--- RECORDS PROVIDED ---

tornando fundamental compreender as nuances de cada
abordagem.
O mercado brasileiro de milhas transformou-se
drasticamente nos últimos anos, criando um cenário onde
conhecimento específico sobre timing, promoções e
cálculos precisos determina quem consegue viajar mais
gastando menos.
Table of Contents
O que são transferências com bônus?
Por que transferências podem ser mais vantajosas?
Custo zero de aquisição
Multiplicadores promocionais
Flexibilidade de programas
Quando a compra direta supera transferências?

---

EXERCISE GOAL :: Each entry above is to be repeated exactly as it appears.

RESULT OF THE EXERCISE ::
tornando fundamental compreender as nuances de cada
abordagem.
O mercado brasileiro de milhas transformou-se
drasticamente nos últimos anos, criando um cenário onde
conhecimento específico sobre timing, promoções e
cálculos precisos determina quem consegue viajar mais
gastando menos.
Table of Contents
O que são transferências com bônus?
Por que transferências podem ser mais vantajosas?
Custo zero de aquisição
Multiplicadores promocionais
Flexibilidade de programas
Quando a compra direta supera transferências?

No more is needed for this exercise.